Photos with calibration data
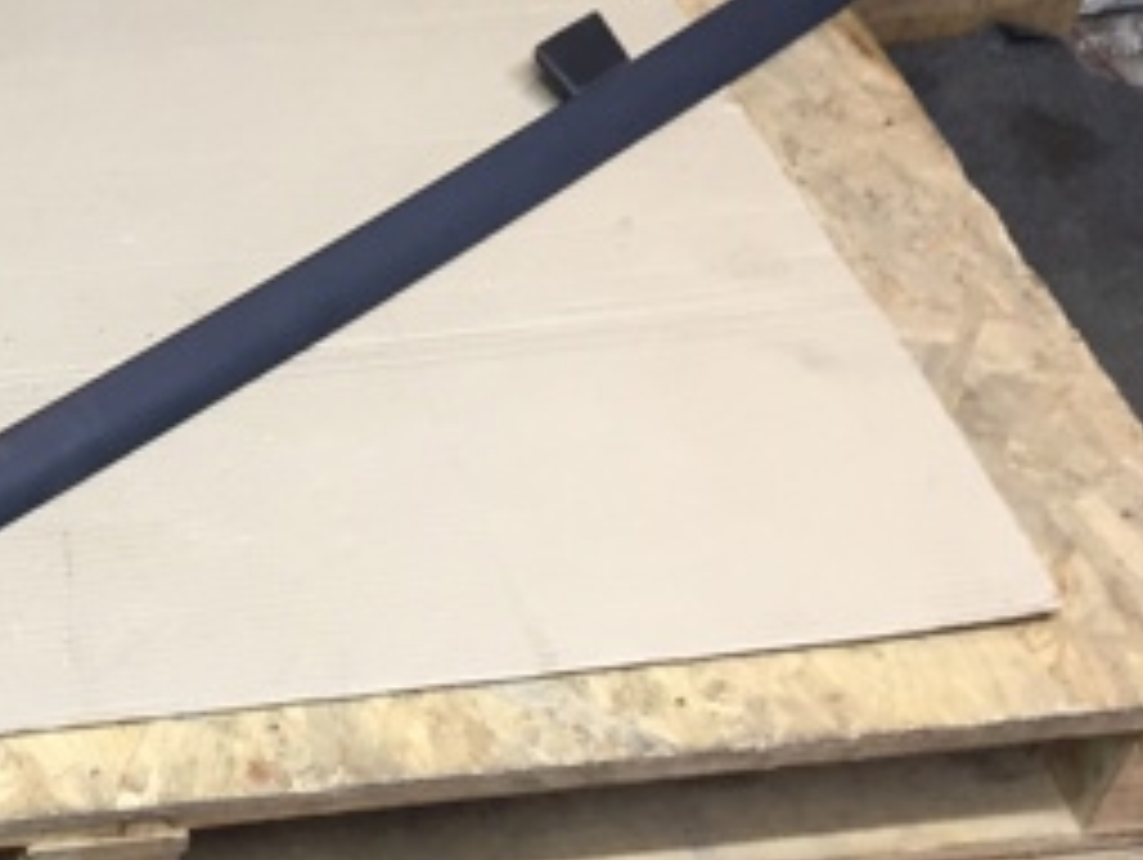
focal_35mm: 73
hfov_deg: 24.6
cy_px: 252
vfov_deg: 20.1
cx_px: -153
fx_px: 2413
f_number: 2.2
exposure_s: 1/33
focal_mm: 4.15
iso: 64
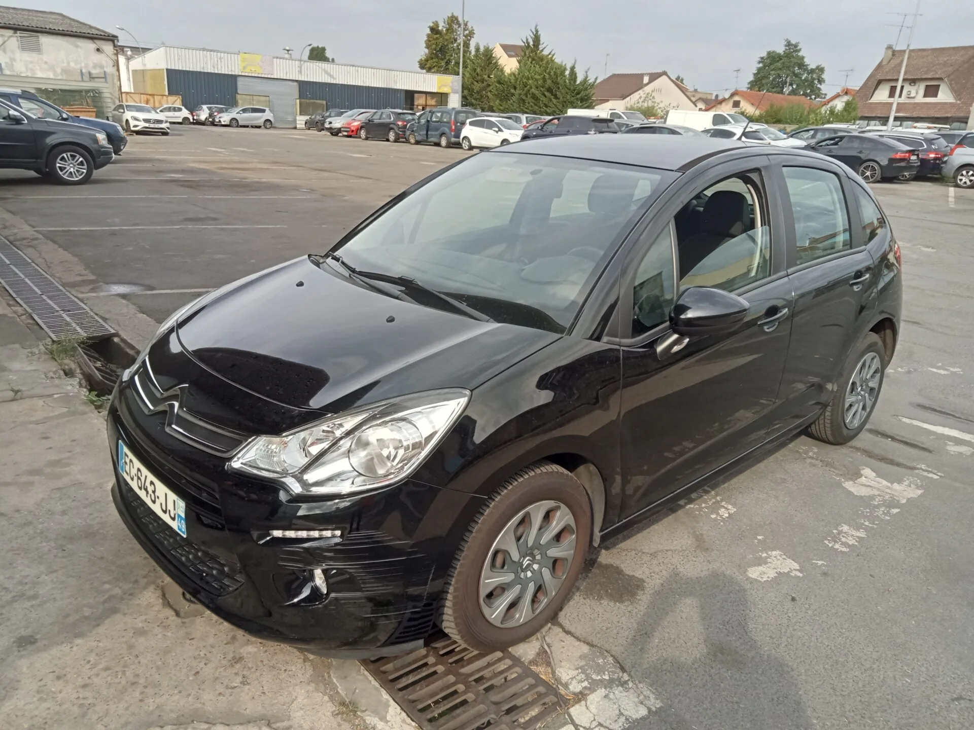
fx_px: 788
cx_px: 487
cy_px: 365
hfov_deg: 63.4
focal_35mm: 28
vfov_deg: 49.7
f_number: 2.2
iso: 100
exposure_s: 1/469
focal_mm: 3.46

▶ [Work to be completed] Without the pictures, write out every entry exactly as it appears.

▶ [Reply]
focal_35mm: 73
hfov_deg: 24.6
cy_px: 252
vfov_deg: 20.1
cx_px: -153
fx_px: 2413
f_number: 2.2
exposure_s: 1/33
focal_mm: 4.15
iso: 64
fx_px: 788
cx_px: 487
cy_px: 365
hfov_deg: 63.4
focal_35mm: 28
vfov_deg: 49.7
f_number: 2.2
iso: 100
exposure_s: 1/469
focal_mm: 3.46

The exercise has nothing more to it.